As 2017 winds down, there are a few developments that may change the legal landscape for employers:

· Class-Action Waivers in Employment Arbitration Agreements. Arbitration agreements, in which employees agree to submit disputes with their employer to arbitration rather than to court, have become common. Often, the agreement stipulates that all claims must be submitted on an individual basis, thus precluding class actions. The National Labor Relations Board (NLRB) opposes such class action waivers, arguing that they violate employees’ rights under the National Labor Relations Act (NLRA). Federal appellate courts are divided on the issue: the Fifth Circuit has held that such arbitration clauses are lawful, whereas the Seventh and Ninth Circuits have held that they are prohibited by the NLRA. On October 2, the U.S. Supreme Court heard arguments in three cases on this issue that have been consolidated before the Court. Depending on the Court’s decision, employers may need to revise their employment agreements.
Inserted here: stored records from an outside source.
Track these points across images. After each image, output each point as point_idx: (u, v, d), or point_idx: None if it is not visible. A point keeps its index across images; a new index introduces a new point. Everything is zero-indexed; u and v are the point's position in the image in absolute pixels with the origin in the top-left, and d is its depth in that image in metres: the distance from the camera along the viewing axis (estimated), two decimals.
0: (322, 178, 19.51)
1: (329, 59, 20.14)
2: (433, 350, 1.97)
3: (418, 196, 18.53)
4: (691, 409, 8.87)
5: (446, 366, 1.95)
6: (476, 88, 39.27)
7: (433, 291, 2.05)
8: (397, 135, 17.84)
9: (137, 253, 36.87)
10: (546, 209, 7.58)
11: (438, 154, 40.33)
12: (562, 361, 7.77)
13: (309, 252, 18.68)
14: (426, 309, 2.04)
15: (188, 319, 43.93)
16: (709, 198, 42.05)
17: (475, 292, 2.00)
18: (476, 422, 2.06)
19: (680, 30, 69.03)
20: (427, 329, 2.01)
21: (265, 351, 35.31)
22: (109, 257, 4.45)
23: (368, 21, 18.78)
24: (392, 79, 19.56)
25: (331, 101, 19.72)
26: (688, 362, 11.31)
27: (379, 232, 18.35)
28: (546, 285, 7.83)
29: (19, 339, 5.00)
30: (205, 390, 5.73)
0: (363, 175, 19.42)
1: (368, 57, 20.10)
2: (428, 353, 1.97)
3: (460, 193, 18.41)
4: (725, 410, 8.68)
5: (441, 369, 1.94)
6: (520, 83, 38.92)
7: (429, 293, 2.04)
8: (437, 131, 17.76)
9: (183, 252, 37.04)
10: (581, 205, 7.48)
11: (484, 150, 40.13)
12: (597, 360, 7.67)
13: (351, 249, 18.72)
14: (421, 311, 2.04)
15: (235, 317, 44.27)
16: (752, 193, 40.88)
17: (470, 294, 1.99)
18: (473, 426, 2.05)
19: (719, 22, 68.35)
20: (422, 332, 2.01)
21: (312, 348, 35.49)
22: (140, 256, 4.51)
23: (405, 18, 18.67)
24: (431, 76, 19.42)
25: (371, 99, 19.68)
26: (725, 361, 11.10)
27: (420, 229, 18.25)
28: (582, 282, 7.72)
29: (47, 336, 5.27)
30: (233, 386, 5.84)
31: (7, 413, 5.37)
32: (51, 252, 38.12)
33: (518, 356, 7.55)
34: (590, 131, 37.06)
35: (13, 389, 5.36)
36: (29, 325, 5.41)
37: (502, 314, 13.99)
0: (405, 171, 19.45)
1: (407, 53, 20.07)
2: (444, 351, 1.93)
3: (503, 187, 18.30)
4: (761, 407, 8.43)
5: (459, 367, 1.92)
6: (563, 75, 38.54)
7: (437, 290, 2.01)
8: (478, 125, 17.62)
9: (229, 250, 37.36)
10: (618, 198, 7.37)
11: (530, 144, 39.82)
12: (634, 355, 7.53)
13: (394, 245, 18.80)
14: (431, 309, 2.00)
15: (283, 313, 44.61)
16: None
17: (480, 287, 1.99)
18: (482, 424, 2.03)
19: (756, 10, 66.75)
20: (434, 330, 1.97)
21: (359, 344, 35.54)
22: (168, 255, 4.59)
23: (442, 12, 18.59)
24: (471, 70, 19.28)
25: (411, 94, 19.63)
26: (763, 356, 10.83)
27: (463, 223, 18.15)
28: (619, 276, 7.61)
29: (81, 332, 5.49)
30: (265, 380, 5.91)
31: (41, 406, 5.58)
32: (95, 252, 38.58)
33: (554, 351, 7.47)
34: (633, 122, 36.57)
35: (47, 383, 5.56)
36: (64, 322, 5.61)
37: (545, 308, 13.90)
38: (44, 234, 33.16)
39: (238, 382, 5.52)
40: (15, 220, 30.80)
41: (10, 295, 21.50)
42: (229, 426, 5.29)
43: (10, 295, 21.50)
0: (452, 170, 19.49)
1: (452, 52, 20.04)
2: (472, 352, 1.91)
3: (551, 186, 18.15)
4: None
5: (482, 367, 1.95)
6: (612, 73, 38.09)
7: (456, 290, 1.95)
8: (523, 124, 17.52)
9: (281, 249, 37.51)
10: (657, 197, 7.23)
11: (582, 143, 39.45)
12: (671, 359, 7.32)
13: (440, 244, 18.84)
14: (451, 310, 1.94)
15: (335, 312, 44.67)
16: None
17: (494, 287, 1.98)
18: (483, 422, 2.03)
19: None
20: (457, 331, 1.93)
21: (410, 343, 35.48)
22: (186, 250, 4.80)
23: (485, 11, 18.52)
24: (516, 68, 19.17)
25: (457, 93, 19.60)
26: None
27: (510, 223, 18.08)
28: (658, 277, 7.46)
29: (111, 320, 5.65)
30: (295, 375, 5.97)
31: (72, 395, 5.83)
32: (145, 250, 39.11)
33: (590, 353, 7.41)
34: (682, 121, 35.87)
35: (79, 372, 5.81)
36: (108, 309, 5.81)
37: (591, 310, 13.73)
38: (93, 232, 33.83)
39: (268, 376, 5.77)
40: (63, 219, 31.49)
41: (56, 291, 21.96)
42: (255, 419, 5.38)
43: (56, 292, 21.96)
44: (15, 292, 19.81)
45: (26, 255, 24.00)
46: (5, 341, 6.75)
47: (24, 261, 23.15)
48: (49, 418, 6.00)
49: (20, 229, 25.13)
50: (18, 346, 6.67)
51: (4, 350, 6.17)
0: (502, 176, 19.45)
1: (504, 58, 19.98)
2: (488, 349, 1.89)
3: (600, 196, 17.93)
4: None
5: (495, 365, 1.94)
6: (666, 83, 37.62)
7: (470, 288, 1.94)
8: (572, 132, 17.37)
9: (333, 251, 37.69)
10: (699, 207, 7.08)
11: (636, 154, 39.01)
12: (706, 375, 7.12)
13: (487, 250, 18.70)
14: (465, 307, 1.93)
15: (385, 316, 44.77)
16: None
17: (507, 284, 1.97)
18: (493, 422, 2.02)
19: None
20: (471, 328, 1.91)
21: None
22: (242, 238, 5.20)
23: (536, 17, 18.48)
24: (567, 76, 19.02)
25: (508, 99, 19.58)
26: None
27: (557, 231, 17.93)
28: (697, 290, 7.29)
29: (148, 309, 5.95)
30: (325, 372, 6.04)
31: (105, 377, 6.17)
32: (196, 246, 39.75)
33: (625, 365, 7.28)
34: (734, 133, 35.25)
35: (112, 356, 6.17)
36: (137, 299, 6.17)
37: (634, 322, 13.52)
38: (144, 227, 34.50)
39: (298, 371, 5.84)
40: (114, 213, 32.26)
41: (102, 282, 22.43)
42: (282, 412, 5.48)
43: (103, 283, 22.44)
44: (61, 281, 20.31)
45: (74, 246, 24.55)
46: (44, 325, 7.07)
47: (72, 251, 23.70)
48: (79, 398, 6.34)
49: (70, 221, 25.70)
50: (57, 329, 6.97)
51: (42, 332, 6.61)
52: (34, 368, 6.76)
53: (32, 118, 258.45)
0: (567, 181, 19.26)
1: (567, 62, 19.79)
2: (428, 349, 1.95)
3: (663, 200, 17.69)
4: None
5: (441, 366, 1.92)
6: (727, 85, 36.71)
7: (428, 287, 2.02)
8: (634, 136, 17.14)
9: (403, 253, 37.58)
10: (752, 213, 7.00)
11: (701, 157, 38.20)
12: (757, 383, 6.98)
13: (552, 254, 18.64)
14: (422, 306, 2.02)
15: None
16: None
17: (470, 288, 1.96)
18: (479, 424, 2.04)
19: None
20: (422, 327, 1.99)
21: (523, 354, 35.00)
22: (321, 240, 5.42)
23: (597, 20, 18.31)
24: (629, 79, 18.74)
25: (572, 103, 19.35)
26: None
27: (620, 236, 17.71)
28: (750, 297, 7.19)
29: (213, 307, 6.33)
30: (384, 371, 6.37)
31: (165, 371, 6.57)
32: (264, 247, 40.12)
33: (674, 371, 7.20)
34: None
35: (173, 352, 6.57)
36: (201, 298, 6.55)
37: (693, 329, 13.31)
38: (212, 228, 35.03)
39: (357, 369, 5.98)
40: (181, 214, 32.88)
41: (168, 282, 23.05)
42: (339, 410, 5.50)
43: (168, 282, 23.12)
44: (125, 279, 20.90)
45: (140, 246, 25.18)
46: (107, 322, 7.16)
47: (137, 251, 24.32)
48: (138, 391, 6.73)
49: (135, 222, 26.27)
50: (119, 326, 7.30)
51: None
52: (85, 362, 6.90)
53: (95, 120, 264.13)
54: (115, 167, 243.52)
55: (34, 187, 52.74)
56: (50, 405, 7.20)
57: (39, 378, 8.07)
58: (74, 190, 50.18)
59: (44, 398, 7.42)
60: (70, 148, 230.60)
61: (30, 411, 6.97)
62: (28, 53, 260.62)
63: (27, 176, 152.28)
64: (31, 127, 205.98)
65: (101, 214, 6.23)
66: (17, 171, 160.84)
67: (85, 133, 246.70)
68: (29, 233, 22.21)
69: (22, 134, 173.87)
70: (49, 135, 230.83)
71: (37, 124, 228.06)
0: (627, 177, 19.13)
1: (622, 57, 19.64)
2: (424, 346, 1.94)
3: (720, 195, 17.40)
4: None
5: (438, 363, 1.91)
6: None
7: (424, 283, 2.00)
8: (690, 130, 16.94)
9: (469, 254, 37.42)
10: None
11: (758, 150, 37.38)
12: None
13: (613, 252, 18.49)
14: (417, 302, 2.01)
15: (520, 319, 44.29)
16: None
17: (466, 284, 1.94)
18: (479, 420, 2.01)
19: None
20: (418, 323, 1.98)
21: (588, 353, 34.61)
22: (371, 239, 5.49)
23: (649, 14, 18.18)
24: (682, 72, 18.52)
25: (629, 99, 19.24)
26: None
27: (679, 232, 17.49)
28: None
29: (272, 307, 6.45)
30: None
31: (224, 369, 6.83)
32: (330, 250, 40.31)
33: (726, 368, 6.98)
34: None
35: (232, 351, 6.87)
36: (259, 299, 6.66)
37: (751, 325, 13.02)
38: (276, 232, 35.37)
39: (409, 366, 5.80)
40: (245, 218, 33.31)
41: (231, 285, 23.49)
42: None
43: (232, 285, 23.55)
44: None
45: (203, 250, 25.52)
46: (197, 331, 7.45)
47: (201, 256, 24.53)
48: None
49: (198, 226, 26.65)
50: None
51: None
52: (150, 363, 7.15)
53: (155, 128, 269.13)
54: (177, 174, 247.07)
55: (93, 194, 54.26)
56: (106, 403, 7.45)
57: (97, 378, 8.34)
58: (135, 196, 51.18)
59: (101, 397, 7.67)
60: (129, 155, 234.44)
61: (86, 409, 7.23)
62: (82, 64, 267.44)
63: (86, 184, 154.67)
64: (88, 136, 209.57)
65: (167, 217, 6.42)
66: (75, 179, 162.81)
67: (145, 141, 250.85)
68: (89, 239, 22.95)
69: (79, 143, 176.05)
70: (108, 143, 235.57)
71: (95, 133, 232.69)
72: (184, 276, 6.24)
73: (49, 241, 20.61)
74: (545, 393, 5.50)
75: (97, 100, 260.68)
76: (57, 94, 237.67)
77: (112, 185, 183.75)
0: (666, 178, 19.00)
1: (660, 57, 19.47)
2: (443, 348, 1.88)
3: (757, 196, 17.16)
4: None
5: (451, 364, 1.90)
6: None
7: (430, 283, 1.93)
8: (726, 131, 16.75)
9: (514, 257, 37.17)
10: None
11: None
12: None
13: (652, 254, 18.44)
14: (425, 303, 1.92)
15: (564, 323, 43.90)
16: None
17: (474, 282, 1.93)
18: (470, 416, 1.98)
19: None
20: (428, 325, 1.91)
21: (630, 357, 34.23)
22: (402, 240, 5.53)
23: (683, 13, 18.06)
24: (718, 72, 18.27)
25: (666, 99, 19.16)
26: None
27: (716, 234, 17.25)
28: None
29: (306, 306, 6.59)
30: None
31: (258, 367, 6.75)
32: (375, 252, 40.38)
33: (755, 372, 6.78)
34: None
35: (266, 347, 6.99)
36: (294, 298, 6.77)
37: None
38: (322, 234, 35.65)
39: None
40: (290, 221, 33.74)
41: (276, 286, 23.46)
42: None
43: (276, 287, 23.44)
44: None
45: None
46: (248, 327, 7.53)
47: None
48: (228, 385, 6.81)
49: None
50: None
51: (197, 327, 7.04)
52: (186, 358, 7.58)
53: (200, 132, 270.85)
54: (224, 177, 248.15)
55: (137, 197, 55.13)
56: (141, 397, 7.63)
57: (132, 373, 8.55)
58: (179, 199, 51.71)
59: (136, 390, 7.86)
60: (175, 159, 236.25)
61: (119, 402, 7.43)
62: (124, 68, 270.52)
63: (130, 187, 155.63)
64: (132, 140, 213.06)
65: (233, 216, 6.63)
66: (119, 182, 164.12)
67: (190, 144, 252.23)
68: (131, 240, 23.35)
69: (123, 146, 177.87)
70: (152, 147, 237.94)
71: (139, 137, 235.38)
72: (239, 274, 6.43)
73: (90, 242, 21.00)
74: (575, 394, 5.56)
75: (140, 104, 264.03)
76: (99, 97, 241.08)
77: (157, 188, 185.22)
· Joint Employer Bill. The Save Local Business Act (H.R. 3441) is progressing through the House of Representatives with bipartisan support. This bill, if it passes, will restrict the definition of “joint employer,” thereby reversing the NLRB’s infamous Browning Ferris decision. “Joint employer” is the legal doctrine whereby one business can be held legally liable for the employment law violations of another business, such as a subcontractor or franchisee. In Browning Ferris, the NLRB held in 2015 that simply having the right to control another business’s workers, even if that right is never exercised, was sufficient to confer joint employer liability. The pending legislation would limit joint employer liability under both the NLRA and the Fair Labor Standards Act (FLSA) to businesses that actually control another business’s workers.
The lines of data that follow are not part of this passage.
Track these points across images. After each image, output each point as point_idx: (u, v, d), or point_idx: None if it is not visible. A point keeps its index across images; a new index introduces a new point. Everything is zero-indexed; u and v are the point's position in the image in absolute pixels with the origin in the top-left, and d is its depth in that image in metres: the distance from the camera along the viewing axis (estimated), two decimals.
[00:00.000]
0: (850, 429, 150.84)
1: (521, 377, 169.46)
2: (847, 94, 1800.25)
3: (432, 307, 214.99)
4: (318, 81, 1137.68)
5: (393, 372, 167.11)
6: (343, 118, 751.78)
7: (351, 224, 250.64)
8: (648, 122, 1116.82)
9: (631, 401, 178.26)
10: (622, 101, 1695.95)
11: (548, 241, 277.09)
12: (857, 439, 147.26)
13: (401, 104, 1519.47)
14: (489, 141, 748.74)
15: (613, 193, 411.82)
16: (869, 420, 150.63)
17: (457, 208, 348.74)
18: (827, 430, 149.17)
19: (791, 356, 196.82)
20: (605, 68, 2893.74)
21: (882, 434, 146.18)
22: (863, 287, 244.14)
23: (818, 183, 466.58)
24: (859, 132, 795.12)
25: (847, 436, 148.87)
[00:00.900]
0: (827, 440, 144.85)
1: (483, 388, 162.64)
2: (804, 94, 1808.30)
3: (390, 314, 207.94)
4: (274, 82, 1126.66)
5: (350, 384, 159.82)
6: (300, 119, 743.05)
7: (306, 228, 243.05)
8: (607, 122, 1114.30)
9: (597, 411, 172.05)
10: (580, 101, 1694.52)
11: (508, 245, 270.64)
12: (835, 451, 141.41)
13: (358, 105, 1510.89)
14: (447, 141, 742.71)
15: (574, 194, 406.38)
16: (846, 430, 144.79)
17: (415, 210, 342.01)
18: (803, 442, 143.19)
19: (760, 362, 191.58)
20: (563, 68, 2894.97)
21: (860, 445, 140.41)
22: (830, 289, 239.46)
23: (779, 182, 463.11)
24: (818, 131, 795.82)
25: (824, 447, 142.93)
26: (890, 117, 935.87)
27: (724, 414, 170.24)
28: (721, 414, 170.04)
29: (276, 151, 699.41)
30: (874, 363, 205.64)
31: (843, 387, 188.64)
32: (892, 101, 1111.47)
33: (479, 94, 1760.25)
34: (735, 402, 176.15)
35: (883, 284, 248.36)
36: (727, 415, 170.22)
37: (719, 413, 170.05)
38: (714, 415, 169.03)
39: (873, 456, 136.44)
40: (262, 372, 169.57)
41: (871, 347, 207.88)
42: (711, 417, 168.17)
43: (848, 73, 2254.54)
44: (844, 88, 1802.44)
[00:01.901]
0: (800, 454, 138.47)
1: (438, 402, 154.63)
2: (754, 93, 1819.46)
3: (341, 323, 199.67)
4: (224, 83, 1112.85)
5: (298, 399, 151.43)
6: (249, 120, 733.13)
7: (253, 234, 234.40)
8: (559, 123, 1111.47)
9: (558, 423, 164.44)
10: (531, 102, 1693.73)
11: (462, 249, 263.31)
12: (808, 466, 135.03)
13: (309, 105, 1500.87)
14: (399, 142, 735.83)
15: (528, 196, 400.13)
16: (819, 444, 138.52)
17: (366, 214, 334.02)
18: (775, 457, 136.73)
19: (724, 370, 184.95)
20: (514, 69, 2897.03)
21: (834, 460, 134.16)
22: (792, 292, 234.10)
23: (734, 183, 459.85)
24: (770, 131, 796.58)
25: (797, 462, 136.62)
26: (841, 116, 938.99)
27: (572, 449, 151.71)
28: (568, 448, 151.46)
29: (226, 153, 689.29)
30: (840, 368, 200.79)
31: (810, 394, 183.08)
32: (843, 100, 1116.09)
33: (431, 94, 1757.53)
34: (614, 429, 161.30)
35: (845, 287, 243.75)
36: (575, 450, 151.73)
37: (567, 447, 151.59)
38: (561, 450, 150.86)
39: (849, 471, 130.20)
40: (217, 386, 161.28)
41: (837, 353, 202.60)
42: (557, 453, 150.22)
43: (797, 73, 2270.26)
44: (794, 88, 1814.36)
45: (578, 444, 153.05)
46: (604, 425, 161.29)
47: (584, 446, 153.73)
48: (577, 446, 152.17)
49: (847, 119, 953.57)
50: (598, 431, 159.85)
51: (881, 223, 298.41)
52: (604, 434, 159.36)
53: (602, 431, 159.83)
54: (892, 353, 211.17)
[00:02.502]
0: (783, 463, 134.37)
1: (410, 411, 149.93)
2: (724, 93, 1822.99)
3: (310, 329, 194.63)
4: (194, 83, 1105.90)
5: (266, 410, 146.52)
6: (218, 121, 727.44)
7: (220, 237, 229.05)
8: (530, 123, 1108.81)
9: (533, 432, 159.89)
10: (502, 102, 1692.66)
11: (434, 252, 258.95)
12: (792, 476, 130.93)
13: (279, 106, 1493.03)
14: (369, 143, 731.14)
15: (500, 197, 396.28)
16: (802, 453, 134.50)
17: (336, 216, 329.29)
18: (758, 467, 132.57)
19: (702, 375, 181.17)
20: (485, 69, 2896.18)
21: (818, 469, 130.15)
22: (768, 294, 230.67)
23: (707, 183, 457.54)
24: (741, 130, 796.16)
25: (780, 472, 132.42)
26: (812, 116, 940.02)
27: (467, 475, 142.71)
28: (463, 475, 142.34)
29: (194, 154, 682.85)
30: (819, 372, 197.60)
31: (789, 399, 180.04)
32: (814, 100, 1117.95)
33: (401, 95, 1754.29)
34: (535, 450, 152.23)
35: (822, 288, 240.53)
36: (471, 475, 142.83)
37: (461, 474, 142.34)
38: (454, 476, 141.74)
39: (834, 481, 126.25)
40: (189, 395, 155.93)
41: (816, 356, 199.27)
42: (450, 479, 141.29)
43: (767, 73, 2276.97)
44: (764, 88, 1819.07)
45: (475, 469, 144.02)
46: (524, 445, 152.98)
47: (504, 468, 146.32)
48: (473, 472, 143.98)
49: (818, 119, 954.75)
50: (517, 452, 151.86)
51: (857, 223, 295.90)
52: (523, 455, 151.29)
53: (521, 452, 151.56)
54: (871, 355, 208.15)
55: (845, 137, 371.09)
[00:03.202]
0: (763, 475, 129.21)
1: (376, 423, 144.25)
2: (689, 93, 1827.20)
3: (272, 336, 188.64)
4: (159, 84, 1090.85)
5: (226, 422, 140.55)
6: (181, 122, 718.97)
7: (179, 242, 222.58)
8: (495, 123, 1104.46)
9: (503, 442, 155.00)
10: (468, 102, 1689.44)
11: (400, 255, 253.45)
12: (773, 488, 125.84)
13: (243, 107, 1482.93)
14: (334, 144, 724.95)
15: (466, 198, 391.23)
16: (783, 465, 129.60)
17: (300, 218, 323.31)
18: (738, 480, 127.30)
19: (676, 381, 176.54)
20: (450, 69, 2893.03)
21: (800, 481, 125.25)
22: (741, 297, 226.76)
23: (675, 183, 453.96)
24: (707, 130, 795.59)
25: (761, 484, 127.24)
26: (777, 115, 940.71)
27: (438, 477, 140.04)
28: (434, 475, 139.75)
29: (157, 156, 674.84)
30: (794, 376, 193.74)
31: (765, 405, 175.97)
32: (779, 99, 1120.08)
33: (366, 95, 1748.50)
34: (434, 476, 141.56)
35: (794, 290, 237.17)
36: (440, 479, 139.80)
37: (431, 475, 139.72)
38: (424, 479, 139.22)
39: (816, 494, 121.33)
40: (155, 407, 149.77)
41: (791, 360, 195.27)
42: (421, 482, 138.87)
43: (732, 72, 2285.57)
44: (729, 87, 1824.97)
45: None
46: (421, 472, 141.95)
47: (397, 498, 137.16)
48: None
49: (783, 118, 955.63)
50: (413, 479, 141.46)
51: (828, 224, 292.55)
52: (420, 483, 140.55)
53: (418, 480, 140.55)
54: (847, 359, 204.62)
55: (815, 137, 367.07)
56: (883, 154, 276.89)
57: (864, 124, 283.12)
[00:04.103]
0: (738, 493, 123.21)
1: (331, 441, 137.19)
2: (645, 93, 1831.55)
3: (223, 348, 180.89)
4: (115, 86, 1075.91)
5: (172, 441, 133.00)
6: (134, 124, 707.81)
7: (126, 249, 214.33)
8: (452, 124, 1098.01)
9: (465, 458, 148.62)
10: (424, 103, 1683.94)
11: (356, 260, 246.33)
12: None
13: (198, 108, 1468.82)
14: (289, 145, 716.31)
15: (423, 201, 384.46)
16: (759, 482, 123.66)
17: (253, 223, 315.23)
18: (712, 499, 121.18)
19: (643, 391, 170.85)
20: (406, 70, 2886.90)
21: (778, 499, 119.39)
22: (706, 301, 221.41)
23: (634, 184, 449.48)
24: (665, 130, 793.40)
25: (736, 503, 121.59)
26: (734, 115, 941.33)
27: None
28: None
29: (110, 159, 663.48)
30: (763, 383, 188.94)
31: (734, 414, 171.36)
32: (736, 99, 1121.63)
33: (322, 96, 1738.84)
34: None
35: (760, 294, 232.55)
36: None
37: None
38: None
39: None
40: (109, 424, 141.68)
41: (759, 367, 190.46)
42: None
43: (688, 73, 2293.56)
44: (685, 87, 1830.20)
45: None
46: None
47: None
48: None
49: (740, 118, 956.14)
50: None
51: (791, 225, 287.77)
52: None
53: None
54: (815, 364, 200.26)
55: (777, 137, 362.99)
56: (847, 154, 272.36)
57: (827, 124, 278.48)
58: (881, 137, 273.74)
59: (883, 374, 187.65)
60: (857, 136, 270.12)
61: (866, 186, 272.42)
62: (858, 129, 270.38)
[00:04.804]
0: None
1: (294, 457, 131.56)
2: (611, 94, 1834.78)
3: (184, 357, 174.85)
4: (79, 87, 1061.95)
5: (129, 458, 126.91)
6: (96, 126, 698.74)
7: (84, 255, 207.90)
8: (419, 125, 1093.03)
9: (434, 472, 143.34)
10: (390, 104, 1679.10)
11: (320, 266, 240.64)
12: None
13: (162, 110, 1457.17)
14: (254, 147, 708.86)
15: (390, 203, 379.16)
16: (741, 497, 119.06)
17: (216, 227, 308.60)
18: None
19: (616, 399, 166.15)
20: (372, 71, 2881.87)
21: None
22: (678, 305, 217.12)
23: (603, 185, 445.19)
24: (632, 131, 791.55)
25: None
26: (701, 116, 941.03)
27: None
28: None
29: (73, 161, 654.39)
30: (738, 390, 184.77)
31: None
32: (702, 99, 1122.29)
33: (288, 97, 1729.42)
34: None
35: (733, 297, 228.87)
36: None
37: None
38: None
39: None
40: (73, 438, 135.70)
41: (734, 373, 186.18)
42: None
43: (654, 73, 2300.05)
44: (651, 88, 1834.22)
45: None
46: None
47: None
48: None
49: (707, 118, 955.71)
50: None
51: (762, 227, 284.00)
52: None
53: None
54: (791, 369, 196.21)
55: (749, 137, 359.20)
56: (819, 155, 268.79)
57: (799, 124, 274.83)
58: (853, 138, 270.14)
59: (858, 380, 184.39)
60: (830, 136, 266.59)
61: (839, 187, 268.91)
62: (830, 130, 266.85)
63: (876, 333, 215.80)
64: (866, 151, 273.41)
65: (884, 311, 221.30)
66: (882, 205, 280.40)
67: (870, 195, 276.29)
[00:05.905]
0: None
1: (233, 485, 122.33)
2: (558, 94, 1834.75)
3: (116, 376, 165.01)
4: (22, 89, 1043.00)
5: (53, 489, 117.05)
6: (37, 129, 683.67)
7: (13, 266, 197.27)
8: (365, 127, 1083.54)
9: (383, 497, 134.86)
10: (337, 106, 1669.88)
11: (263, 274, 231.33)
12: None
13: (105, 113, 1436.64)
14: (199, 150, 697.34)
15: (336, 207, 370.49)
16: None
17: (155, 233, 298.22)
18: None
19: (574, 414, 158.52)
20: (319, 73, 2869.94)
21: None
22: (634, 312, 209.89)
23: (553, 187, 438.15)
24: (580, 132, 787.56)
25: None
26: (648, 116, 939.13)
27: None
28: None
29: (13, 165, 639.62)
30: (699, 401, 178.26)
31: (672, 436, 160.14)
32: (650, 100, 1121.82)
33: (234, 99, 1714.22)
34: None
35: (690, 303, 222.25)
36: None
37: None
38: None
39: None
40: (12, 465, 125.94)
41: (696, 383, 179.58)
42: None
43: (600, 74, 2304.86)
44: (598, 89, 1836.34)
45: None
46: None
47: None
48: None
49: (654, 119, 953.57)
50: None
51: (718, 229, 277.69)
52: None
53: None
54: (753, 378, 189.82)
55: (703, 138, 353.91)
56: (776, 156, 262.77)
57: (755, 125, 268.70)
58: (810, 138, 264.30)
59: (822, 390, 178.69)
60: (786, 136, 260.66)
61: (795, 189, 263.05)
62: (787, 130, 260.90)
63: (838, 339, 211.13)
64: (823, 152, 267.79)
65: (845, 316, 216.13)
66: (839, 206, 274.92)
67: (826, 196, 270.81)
· Evolving Policy for Transgender Employees. U.S. Attorney General Jeff Sessions has announced that Title VII’s prohibition on sex discrimination “does not encompass discrimination based on gender identity per se, including transgender status.” This announcement reverses the past administration’s policy that deemed employment discrimination against transgender individuals to be discrimination on the basis of sex in violation of Title VII. Under President Obama’s administration, the Equal Employment Opportunity Commission (EEOC) pursued several cases against employers for Title VII discrimination against transgender individuals. Attorney General Sessions’ pronouncement signals a departure from those enforcement efforts.

Employers still should be cautious in taking any adverse action against transgender or gay individuals, however, because several courts have held that Title VII does prohibit discrimination on the basis of gender identity and sexual preference. Even in jurisdictions where courts share Attorney General Sessions’ view, plaintiffs’ attorneys routinely file such cases, claiming that the employer discriminated against an individual because he or she failed to conform to gender stereotypes. The law is well-settled that discrimination based on gender stereotypes violates Title VII.  Also, under current law, federal government contractors are prohibited from discriminating against applicants and employees based on sexual preference and gender identity (which includes transgender individuals).